Cid Moreira não só topou posar numa banheira para a Caras, como repetiu o ensaio

Publicado em 04/10/2024

Voz que inspirou obediência e crença no telespectador brasileiro por mais de 26 anos à frente do principal noticiário do país, Cid Moreira teve sua trajetória relembrada nesta quinta-feira (3), quando nos deixou. Em análise sobre essa grande figura, disse eu à CNN Brasil, em conversa com Elisa Veeck, Pedro Duran e Basília Rodrigues, que se Deus tivesse fisicamente uma voz, seria a voz de Cid Moreira.

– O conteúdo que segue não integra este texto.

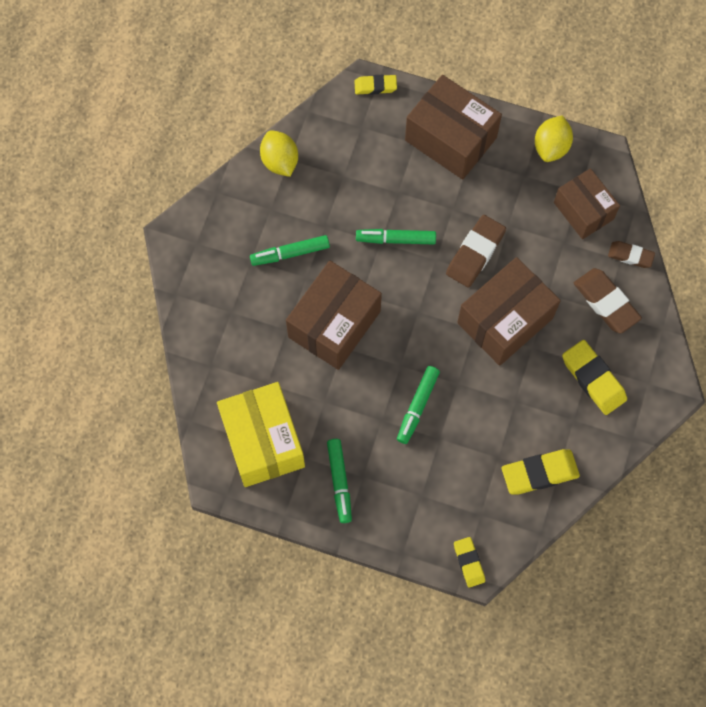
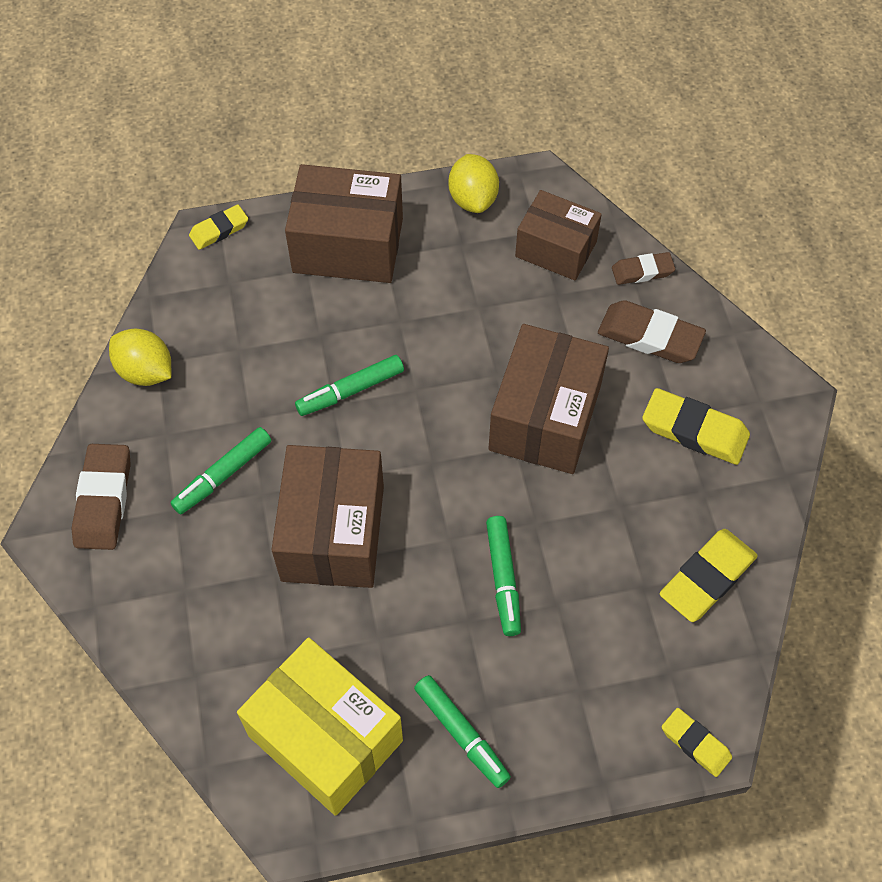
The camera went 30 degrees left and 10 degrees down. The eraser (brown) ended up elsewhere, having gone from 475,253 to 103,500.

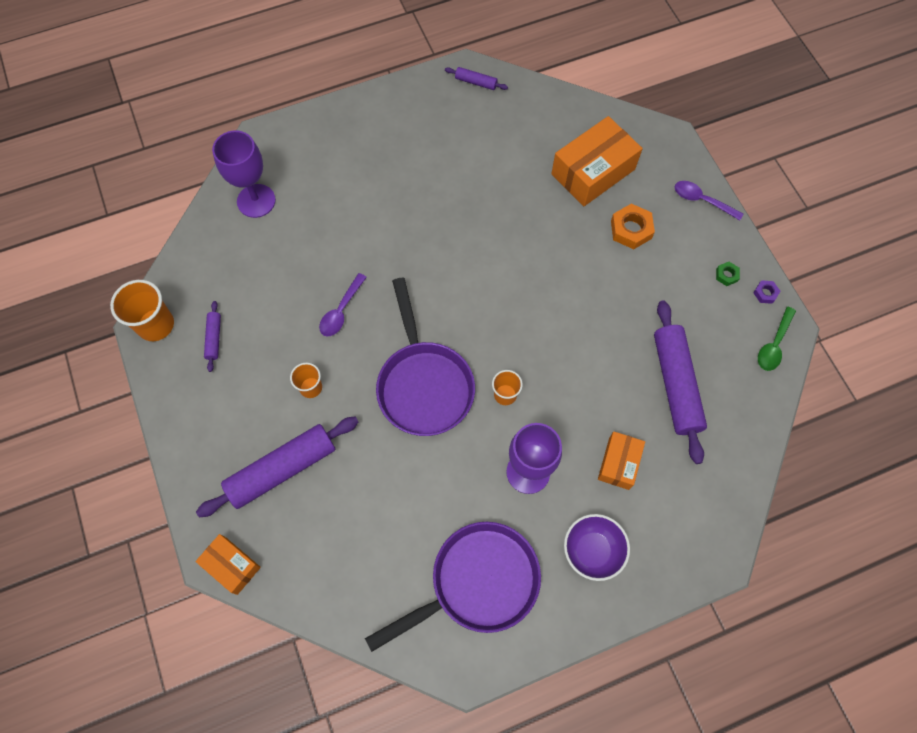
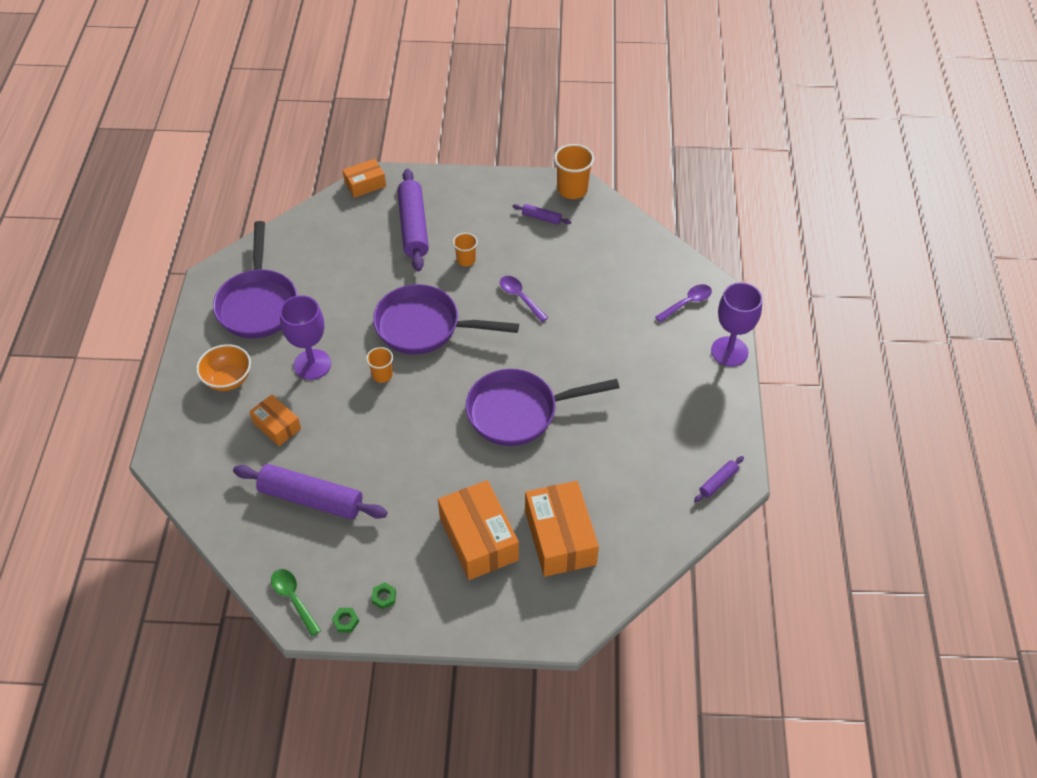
The camera went 115 degrees right and 15 degrees down. The second view gained the frying pan (purple) at 519,412. The chalice (purple) ended up elsewhere, having gone from 256,201 to 729,351. The teaspoon (purple) ended up elsewhere, having gone from 702,200 to 687,303. Where the hex nut (bright orange) stood at 631,229, the package (bright orange) came to stand at 478,539. What was the serving bowl (purple) at 592,550 turned into the serving bowl (bright orange) at 228,379. What was the hex nut (purple) at 765,293 turned into the hex nut (leaf-green) at 346,621.

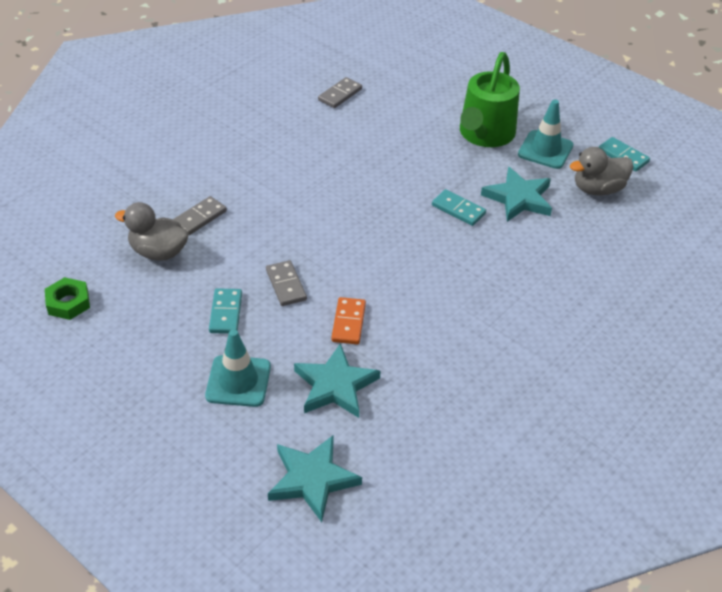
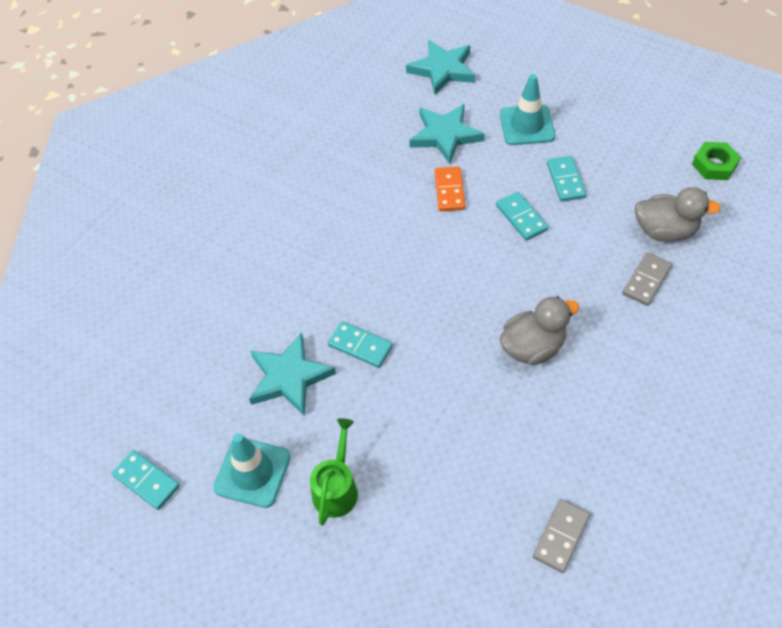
The camera went 175 degrees right and 10 degrees up. The duck (ash-grey) ended up elsewhere, having gone from 597,189 to 532,347. What was the domino (ash-grey) at 286,285 turned into the domino (turquoise) at 521,217. The size of the watering pot (leaf-green) at 485,134 changed by a factor of 0.57.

Fico a imaginar Moisés no Monte em conversa com o grande Criador, naquela encenação clássica de uma voz – a do Cid – saindo das nuvens.

Não é à toa que a gravação da Bíblia em formato de audiolivro faz tanto sucesso na voz dele.

É claro que eu, como qualquer cidadão, pedi que ele me dissesse “Boa Noite” na primeira vez em que conversei com ele, ainda por telefone. Repeti o pedido, como criança diante de picolé, quando tive a oportunidade de encontra-lo pessoalmente, por ocasião do lançamento das primeiras gravações bíblicas feitas por ele, ali num antigo hotel na av. Duque de Caxias, ao lado da sede da Folha, onde eu trabalhava.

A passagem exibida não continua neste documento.